How to transform a legacy company to an Agile Digital Business?

mergers and acquisitions consulting

Companies still struggle to evolve into Digital business

We are moving to 2020. This marks more than 20 years into Digital age. Many companies still struggle to embrace digital technology advances. More leaders are anxious about digital disruption. Instead of being anxious they should be eager to provide new, exciting and improving digital solutions to their customers in order to become a digital business.

According to a recent McKinsey report, big legacy companies struggle to embrace digital organizational practices. Only 26% of the sales are made through digital channels. In addition only 30% of internal operations have been digitally automated. At the same time many companies have deployed mobile apps, cloud computing and data analytics. These digital business have brought into market a variety of digital products and services. The success of digital lies in delivering new customer value propositions that anticipate and solve customer problems. Companies should not use digital just for selling portfolio of products and services.

A digital business design is defined as a holistic configuration of people, process and technology. The digital business design should define value propositions and deliver offerings made possible by the capabilities of digital technologies.

Why is Agility important?

Agility is the ability to respond rapidly to changing technologies and markets. Agility is important for companies to go digital. This involves significant changes to help companies deliver compelling value propositions. Agility can be achieved through fast cycle of decisions and actions across businesses.

The design of a digital business considers far more than technology and systems. It is merely not IT architecture. The IT leaders can help in shaping the vision for the digital business design. Successful execution of design of the business requires engagement of broader management. The digital business design is not restructuring. Organization wide restructuring is different from organization wide design.

As technologies and markets change, the business must adapt and evolve. The organization must continue to perform existing operations and deliver sold financial results. At the same time, they must also add new features and capabilities. A digital business is not an end state. It defines a direction and set up the company to adapt as the future evolves.

How to transform a legacy company to an agile digital business?

Legacy companies need to have the following capabilities to develop innovative digital offerings.

  1. Companies need to have access to customer insights. They should know what customers will pay for. They need to use digital technologies to meet these customer demands.
  2. Companies need to build a coherent set of standardized, integrated systems, processes and data supporting its operations.
  3. Companies need to develop a digital platform. The platform is a repository of business, data and infrastructure components used to configure innovative digital offerings.
  4. Companies need to design a strong accountability framework. This framework should provide distribution of responsibilities for digital offerings and components. The framework should balance autonomy and alignment.
  5. Companies need to develop an external developer platform. This platform should be a repository of digital components that can be accessed by the external developers.

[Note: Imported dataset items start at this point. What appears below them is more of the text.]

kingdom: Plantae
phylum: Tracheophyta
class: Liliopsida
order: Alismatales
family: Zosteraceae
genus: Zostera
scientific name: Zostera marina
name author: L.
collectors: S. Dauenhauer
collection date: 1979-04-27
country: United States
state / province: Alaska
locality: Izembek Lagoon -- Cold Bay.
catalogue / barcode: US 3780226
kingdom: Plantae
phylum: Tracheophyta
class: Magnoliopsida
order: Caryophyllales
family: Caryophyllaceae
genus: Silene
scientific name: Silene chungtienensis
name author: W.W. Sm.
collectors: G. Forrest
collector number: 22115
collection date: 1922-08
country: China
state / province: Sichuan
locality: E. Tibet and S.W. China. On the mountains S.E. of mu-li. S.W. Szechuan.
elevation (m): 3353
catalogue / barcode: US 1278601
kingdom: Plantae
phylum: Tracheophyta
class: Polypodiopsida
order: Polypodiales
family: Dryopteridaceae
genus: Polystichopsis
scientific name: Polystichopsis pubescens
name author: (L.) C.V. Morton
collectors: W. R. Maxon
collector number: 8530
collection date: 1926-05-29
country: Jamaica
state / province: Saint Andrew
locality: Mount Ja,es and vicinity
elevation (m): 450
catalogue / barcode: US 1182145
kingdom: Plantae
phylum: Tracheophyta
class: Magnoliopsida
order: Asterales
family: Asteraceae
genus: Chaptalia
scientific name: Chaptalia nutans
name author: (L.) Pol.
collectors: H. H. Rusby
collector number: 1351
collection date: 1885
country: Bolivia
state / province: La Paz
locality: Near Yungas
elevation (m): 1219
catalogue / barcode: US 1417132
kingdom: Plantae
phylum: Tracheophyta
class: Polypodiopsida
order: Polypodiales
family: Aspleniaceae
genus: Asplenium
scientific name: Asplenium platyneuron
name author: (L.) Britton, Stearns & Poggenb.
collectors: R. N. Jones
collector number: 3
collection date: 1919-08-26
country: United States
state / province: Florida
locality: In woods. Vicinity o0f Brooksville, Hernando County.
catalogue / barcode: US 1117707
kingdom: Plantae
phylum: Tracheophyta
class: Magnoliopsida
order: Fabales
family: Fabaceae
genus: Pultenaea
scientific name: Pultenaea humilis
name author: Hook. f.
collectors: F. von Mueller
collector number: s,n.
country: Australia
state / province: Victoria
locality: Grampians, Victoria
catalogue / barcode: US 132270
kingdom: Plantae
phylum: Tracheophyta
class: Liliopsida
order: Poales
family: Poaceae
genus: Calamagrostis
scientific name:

Change cannot happen overnight

In the case of digital, change does not happen overnight. The transformation in legacy companies cannot be speedy. This is because of culture. Culture shapes long term behavior and attitude of companies. They define what is encouraged, accepted and rejected within the organization.

Introducing new technology and processes will help to redesign roles. They also help in changing the culture. A slow pace of change is beneficial for large companies. This is because most of the companies will continue to generate bulk of their financial returns from their existing service offerings.

Speeding a company’s transformation is risky. The financial returns from existing offerings can decline faster than the innovative new offerings. The new offerings will generally grow slowly in the early years. After that they will witness a sharp rise in performance.

Final Takeaway

Digital business transformation is a long journey. Hence ability to respond to rapidly changing technologies and markets is the key.